Encore aujourd’hui, la concentration urbaine dans des zones reléguées participe de la construction d’un stigmate de délinquance et de pauvreté. Si l’État déplore aujourd’hui la délégation de la gestion du culte musulman aux pays d’origine étrangère par le biais des consulats, il l’a très largement encouragée en négociant auprès des ambassades des pays concernés (Algérie, Maroc, Turquie, etc.) la gestion du culte des Musulman-e-s français-e-s. Alger étant perçu comme le garant le plus « sûr » de l’islam « modéré », des imams venaient en France à la demande du Ministère de l’intérieur et de ses conseillers “experts”. À partir des années 1980, l'islam s’est majoritairement constitué sur le mode associatif. En 1989, Pierre Joxe, ancien Ministre de l’Intérieur, crée le CoRIF (Conseil de réflexion sur l’Islam en France) jusqu’à ce que Nicolas Sarkozy fasse “accoucher aux forceps” le CFCM (Conseil français du culte musulman) en 2003. Ainsi, les conséquences de la domination coloniale se font encore sentir sur l’institutionnalisation et la structuraton du culte musulman en France.

Aujourd’hui en France, l’islam est majoritairement perçu par l’État comme une menace pour l’intégrité et la sécurité de la nation française. Dans un contexte de lutte contre les “séparatismes”, on observe une “cristallisation particulièrement forte d’enjeux multiples autour de la question de l’islam” car elle est reliée aux questions d’immigration et de classe, aux questions (post)coloniales et aux questions de genre. Perçu-e-s comme aliéné-e-s, les musulman-e-s seraient responsables d’une forme de “recul de la citoyenneté”, et de “non intégration” dans la dite “démocratie” à la souveraineté “une et indivisible”. Ainsi, au nom d’un “islam de France” dénué d’influences étrangères, l’État mène une politique interventionniste dans l’organisation du culte musulman.

Immixtion du politique dans le religieux : “bon-ne-s” et “mauvais-es musulman-e-s”

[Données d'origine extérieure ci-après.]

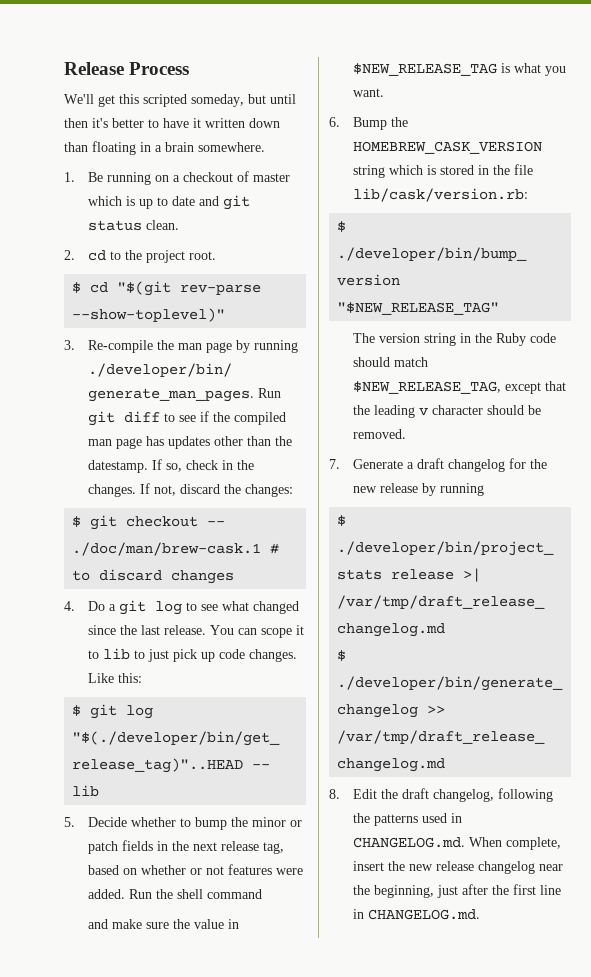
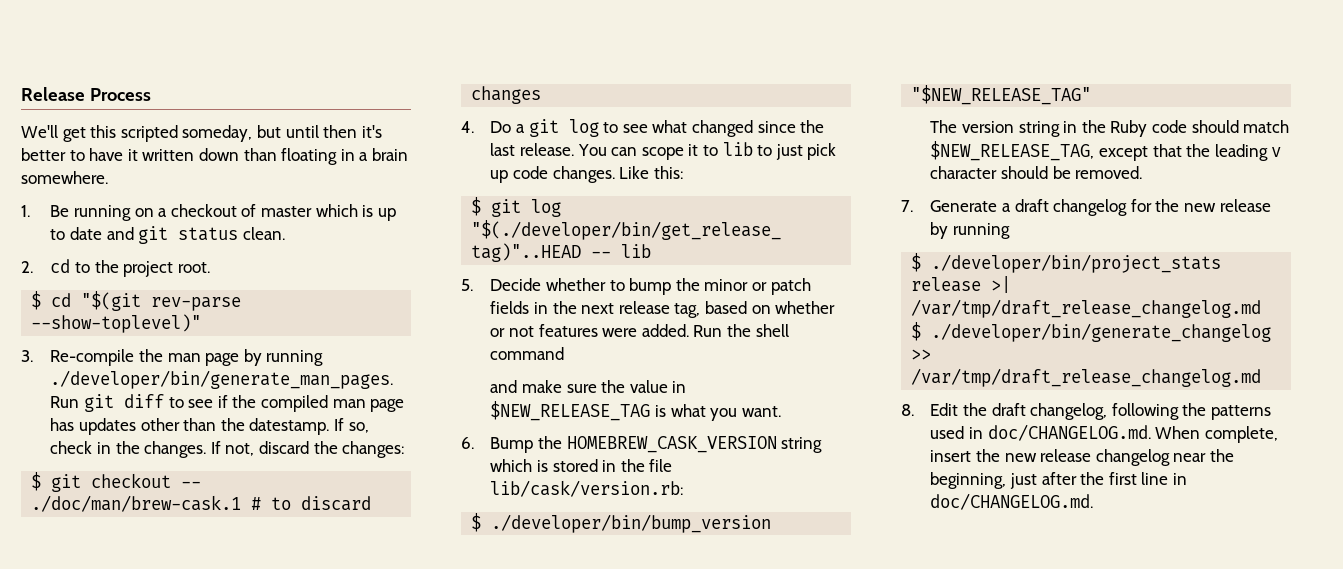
[353,837,466,848] CHANGELOG.md. -> [987,424,1151,441] doc/CHANGELOG.md.
[368,909,481,920] CHANGELOG.md. -> [930,493,1094,510] doc/CHANGELOG.md.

Cette immixtion du politique dans le religieux, produit des dichotomies entre “bon et mauvais” islam, islam “modéré” et islam “radical”, islam “progressiste des Lumières” et islam “obscurantiste”, islam “libéral” et islam “autoritaire”. Cette dichotomie, perçue comme offensante pour nombre de fidèles, crée de fortes contraintes discursives sur les musulman-e-s dans les pays d’Europe et d’Amérique du Nord. Depuis les attaques du 11 sepembre 2001, de nombreux discours sur l’islam ont stigmatisé les communautés musulmanes en les réduisant à l’opposition binaire entre « mauvais-e-s musulman-e-s fondamentalistes » et « bon-ne-s musulman-e-s modéré-e-s ». Ces dernièr-e-s sont perçu-e-s comme des acteur-ices clés de la lutte contre le terrorisme et la “radicalisation”. Il est attendu d’elleux qu’iels promeuvent des réformes démocratiques, non-violentes et libérales de leur religion, en accord avec les orientations proposées par les gouvernements.

L’islam “modéré” est jugé en fonction de sa capacité à se dénuer de toute politisation allant à l’encontre du gouvernement. Les musulman-e-s dits “modéré-e-s” suscitent une très forte attention médiatique et universitaire car ils permettent une forme de contrôle et d’encadrement de “l’islam acceptable” – conduisant à écraser la diversité des courants et des débats qui traversent les communautés musulmanes et à invisibiliser les problèmes sociaux ou politiques susceptibles de les affecter. Cette vision simpliste des “bons ou des mauvais musulmans” alimente les ambiguïtés conceptuelles et les insuffisances théoriques et empiriques pour saisir la multiplicité identités musulmanes. Par ailleurs, cette grille de lecture, vise à promouvoir un type d’islam civil et discret qui lui-seul serait authentique et compatible avec le cadre républicain. Il aurait “soit relégué le culte dans la sphère de l’intime, soit réduit l’islam à un héritage culturel lié à une identité ethnique diffuse”. Ce type d’islam “civil” est le fruit de la période coloniale française qui a développé une politique musulmane qui régulait les populations colonisées en s’appuyant sur la dichotomie radical- modéré.